Höhepunkt: der pseudorevolutionär getarnte Mord an Aldo Moro

Als Aldo Moro und IKP-Generalsekretär Berlinguer ihren Historischen Kompromiss verwirklichen wollten, wurde das in Washington geplante Komplott gegen den DC-Vorsitzenden eingeleitet, als dessen Handlanger sich die Brigate Rosse hergaben. Ein Blick auf die dramatischen 55 Tage von der Entführung am 16. März bis zum Mord am 9. Mai 1978 verdeutlicht auch hier, dass die Akteure dieses Komplotts der Spannungsstrategie die CIA, die NATO-Truppe Gladio mit italienischen Geheimdienst- und Armee-Kreisen, den MSI-Faschisten und Komplizen wie US-Außenminister Kissinger und Ministerpräsident Giulio Andreotti waren. Die von Geheimdienst-Agenten unterwanderten und manipulierten linksextremen Brigate Rosse wurden dazu als Werkzeuge benutzt. Das Entführungs-Kommando der BR in der Via Fani in Rom wurde von wenigstens einem hochqualifizierten Militärspezialisten flankiert, der das Begleit-Kommando Moros liquidierte.
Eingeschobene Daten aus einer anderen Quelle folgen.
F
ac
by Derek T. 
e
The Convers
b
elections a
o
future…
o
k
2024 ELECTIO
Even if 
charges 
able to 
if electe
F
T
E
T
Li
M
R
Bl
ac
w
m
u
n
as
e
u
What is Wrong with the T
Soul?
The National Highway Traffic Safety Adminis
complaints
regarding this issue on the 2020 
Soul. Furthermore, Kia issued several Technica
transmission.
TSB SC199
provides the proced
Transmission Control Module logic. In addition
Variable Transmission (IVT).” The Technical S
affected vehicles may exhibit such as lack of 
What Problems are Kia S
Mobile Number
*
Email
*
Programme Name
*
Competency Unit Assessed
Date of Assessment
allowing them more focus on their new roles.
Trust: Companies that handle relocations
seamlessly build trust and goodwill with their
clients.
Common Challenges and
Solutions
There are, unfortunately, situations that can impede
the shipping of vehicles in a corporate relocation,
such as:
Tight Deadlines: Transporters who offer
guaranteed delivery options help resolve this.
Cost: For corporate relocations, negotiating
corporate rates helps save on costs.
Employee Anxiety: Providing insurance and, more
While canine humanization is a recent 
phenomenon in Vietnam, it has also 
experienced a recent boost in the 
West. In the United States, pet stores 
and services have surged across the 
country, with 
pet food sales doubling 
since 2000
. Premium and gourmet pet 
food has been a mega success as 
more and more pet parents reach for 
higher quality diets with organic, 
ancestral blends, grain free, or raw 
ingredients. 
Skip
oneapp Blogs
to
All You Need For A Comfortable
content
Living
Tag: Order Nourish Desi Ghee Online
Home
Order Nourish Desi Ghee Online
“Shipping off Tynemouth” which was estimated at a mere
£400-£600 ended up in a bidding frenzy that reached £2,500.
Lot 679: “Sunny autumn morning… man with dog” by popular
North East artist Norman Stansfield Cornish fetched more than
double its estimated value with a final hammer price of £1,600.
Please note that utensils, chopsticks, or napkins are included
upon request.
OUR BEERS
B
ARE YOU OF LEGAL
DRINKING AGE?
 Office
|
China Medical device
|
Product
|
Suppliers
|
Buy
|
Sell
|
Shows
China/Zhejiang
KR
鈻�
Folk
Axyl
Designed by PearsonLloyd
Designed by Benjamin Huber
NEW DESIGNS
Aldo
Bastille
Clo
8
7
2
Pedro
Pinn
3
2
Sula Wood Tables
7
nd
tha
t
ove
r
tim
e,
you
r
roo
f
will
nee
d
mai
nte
P2 verhinderte Befreiung Moros

Ministerpräsident Andreotti lehnte von den Entführern geforderte Verhandlungen - bis dahin immer geführte und auch danach wieder gängige Praxis - ab und lieferte seinen Partei-Vorsitzenden dem sicheren Tod aus. Wie Flamigni nachwies, bildete die Ablehnung von Verhandlungen die Begründung, dass die Brigadisten Moretti und Galinari Moro umbringen sollten. Im Plan der Organisatoren »war von Anfang an vorgesehen, dass Moro sterben müsse«. [65] Um in der Regierungsmehrheit verbleiben zu können, schloss die IKP sich dieser Linie zunächst an und überließ ihren Bündnispartner seinem Schicksal.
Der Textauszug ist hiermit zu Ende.